### Problem to work on
What lines in the entries hold the string "representing"? List them.

### Record extracts
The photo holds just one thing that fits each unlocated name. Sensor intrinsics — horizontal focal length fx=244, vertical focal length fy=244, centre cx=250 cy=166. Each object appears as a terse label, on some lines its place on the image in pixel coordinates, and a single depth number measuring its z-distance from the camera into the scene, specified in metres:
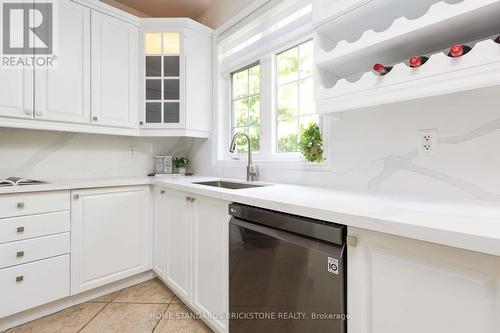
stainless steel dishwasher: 0.85
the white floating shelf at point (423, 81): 0.77
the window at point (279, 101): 1.80
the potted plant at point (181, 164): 2.72
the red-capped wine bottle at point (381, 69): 0.99
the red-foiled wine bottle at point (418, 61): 0.90
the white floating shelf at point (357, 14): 1.07
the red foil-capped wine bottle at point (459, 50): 0.81
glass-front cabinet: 2.32
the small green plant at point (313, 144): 1.53
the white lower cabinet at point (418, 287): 0.59
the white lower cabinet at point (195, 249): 1.38
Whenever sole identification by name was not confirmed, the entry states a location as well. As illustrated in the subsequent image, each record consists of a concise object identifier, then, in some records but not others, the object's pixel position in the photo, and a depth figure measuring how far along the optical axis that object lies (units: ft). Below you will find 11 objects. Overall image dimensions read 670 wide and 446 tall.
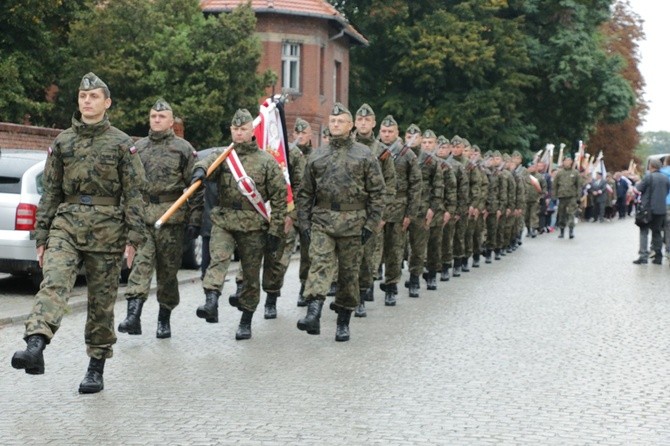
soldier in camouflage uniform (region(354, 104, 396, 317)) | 39.24
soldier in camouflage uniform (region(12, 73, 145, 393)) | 26.58
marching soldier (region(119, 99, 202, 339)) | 35.27
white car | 44.55
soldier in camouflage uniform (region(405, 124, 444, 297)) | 49.52
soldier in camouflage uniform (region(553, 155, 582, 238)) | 104.47
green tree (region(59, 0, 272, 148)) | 98.99
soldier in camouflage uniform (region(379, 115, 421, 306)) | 44.55
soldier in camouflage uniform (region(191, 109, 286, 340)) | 35.04
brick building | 143.54
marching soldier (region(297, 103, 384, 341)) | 35.50
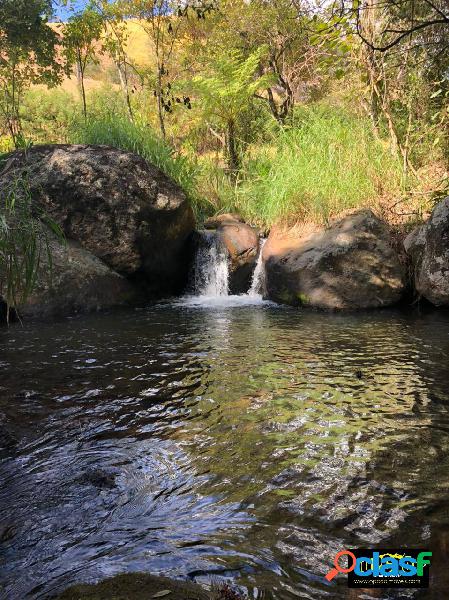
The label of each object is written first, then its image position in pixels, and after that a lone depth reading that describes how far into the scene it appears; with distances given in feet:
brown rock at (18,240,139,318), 23.13
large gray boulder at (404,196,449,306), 20.74
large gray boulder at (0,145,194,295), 25.04
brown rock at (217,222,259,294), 27.98
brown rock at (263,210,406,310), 22.93
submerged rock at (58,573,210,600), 5.43
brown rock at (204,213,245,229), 30.79
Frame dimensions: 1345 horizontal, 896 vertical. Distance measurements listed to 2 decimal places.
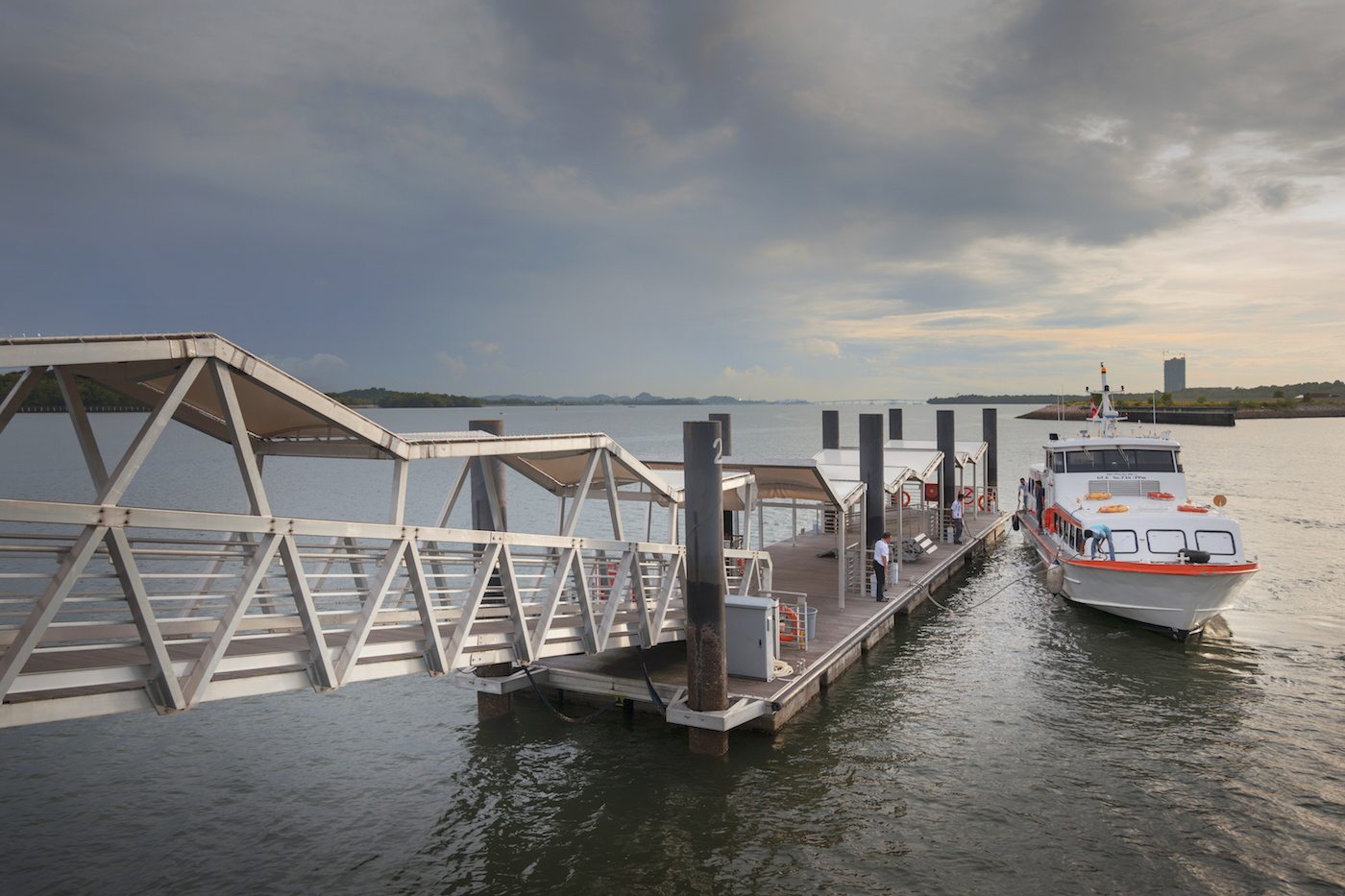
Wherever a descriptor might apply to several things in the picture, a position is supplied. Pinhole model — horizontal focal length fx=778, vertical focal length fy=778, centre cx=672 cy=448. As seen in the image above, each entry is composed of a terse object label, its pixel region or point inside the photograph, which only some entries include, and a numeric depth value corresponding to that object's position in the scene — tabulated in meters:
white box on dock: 12.52
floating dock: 12.11
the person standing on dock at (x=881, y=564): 18.30
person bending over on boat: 18.06
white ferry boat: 16.81
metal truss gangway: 6.15
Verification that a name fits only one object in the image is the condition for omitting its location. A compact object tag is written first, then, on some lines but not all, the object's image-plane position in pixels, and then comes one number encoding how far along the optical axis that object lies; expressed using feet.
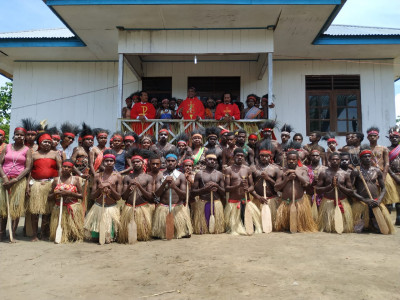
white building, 25.05
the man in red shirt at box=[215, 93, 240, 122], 24.73
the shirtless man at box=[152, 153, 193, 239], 15.39
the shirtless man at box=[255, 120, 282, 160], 20.75
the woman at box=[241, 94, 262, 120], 25.12
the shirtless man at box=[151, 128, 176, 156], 19.81
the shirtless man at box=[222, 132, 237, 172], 19.52
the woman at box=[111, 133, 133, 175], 18.26
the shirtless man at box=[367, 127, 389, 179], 19.01
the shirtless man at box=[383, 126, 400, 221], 18.59
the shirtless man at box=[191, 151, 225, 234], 16.39
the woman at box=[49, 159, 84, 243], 15.05
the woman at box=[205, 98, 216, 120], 26.12
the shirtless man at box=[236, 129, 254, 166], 19.81
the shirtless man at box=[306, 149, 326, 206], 18.22
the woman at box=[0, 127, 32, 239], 15.38
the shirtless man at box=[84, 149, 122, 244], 14.97
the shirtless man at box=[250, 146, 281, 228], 17.20
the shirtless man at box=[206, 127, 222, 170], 19.51
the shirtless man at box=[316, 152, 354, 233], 16.60
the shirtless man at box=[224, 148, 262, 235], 16.43
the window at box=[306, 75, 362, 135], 29.60
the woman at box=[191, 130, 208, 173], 19.11
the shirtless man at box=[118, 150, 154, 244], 14.99
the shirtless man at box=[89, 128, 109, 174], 18.58
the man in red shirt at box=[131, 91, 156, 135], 24.53
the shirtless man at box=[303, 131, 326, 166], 21.69
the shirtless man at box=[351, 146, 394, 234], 16.65
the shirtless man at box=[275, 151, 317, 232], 16.55
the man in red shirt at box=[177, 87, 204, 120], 25.50
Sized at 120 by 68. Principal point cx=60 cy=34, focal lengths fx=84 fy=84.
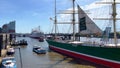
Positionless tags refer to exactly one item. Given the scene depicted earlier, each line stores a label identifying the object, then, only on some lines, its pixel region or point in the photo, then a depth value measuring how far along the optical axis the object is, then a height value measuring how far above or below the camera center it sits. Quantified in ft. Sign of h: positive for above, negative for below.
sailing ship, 48.97 -12.24
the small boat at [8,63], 46.63 -16.60
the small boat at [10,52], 77.51 -16.48
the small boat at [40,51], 85.13 -17.38
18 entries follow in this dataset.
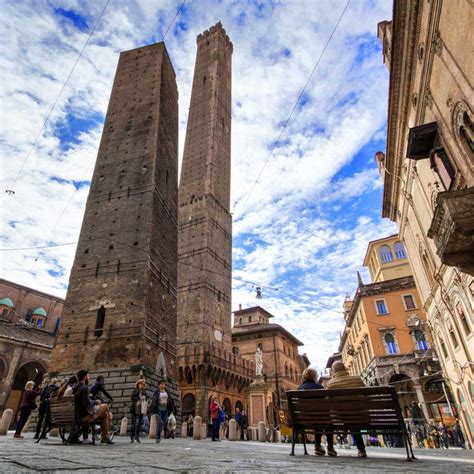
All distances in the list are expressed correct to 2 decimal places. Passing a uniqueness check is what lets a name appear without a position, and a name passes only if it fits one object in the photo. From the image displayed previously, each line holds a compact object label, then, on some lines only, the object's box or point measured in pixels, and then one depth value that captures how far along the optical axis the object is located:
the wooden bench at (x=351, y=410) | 4.16
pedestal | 18.44
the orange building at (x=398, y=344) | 24.25
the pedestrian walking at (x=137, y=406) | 8.36
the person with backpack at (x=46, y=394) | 7.91
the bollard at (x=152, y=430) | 10.20
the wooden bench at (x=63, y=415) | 5.38
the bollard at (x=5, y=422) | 9.41
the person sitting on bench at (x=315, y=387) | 4.77
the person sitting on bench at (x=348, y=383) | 4.62
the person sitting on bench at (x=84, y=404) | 5.40
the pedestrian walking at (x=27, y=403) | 7.86
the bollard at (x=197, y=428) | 11.99
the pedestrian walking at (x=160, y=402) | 9.17
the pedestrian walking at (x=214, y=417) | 11.47
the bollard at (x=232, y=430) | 14.30
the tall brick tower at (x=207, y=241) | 27.80
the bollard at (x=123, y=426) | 11.57
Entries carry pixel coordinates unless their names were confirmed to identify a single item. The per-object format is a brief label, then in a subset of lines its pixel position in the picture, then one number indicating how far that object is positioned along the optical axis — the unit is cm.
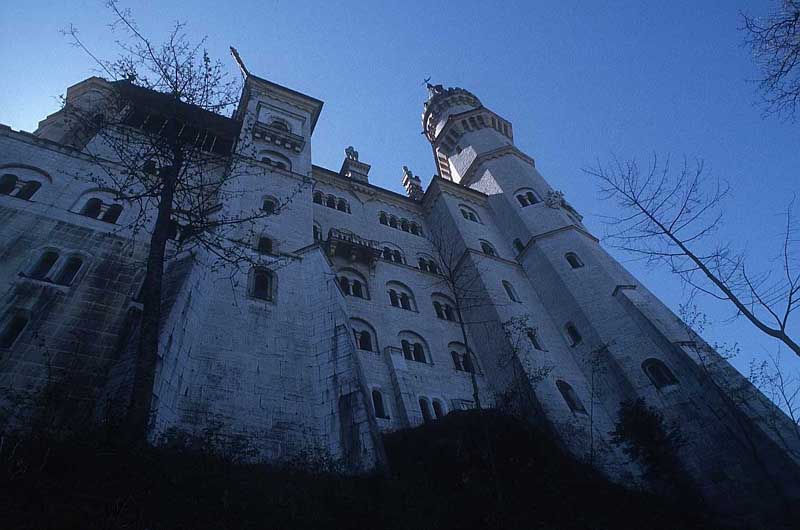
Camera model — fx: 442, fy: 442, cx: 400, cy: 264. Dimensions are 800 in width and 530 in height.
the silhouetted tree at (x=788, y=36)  761
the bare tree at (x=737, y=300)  877
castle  1147
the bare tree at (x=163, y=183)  868
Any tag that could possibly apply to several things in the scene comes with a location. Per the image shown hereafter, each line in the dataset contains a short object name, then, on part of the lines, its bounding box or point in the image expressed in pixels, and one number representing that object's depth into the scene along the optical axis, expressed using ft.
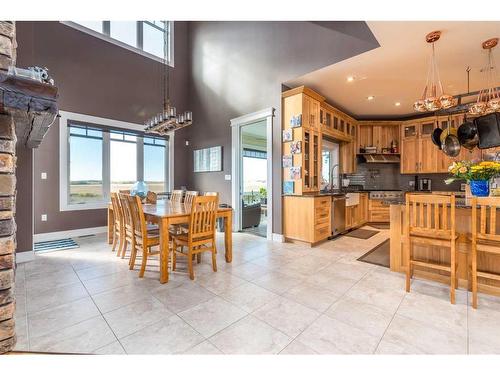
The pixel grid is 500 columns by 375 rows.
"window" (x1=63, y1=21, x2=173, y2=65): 16.67
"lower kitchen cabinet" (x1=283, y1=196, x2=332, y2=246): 12.66
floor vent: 12.28
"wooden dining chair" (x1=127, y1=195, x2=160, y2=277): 8.71
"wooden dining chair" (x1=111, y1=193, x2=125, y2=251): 10.86
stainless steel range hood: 19.58
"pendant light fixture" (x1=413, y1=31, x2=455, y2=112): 8.52
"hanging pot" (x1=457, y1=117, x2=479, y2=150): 12.15
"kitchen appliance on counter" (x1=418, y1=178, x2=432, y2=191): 18.63
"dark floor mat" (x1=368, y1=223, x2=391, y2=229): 17.75
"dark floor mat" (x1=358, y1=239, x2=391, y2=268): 10.36
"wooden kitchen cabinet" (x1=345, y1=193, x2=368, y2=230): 16.20
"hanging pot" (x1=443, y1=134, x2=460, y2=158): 12.41
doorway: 14.46
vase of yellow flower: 7.62
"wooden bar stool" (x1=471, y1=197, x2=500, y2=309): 6.46
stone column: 4.14
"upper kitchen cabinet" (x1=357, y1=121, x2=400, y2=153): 19.53
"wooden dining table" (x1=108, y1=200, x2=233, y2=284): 8.32
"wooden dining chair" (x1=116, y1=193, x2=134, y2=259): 9.57
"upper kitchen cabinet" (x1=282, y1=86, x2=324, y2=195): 13.12
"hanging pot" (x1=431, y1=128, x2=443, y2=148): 12.87
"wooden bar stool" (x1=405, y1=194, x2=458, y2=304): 6.96
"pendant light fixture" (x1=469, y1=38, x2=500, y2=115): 9.20
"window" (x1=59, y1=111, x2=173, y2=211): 15.25
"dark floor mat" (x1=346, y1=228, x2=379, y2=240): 15.12
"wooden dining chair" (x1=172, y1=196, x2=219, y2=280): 8.73
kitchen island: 7.44
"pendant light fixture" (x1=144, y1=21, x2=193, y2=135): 11.56
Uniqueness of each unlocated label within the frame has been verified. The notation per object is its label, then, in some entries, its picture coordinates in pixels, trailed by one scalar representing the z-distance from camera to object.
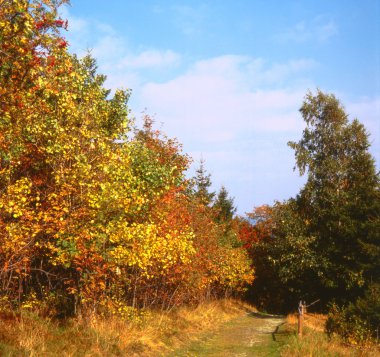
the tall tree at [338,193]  30.89
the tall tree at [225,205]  50.27
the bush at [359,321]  19.66
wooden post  17.66
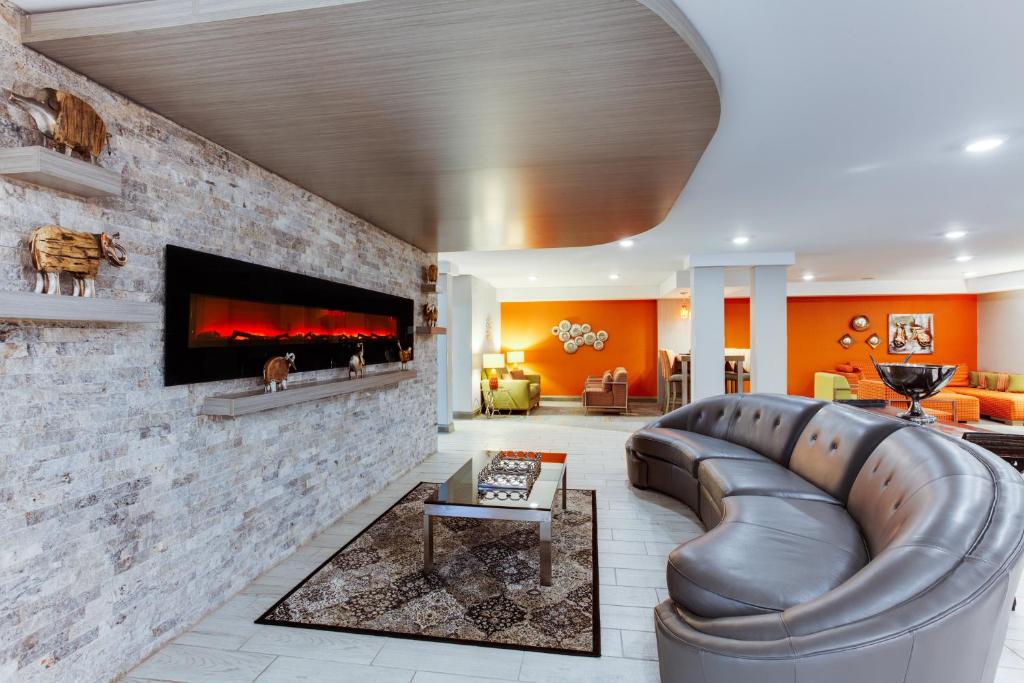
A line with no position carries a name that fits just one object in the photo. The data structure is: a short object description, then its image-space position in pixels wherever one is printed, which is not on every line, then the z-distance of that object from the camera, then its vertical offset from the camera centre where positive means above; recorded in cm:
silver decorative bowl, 251 -18
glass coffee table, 273 -91
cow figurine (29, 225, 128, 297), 168 +30
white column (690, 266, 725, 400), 688 +21
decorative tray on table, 294 -84
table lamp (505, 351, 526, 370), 1030 -29
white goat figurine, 376 -17
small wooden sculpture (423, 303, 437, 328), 552 +31
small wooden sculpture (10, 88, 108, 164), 168 +77
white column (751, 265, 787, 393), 676 +22
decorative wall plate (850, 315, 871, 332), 1033 +45
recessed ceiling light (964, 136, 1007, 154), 281 +114
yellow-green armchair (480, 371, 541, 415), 894 -91
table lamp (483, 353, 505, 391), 913 -36
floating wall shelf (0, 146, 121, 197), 158 +56
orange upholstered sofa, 809 -92
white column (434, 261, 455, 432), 738 -25
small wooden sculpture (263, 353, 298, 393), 287 -18
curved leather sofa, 134 -80
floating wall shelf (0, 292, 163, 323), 150 +11
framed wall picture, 1009 +25
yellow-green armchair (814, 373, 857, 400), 838 -73
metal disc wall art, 1112 +15
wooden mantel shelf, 245 -30
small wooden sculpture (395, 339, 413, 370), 471 -13
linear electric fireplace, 235 +14
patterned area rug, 236 -133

### Your response
Any tag that could possibly apply to several things in the scene comes with a location. Per the image shown hereafter, each line in the dataset contains a short object name, then, on part of the lines, its bounding box or point in the image expressed in pixels, and one number representing that object's depth into the scene along the optical axis, expressed using ft.
Uniqueness of each unlocated label within the frame has been verified. The notation per object is its label, then, in some entries, its picture coordinates in pixels, trailed by one scalar representing the z-distance from camera to object.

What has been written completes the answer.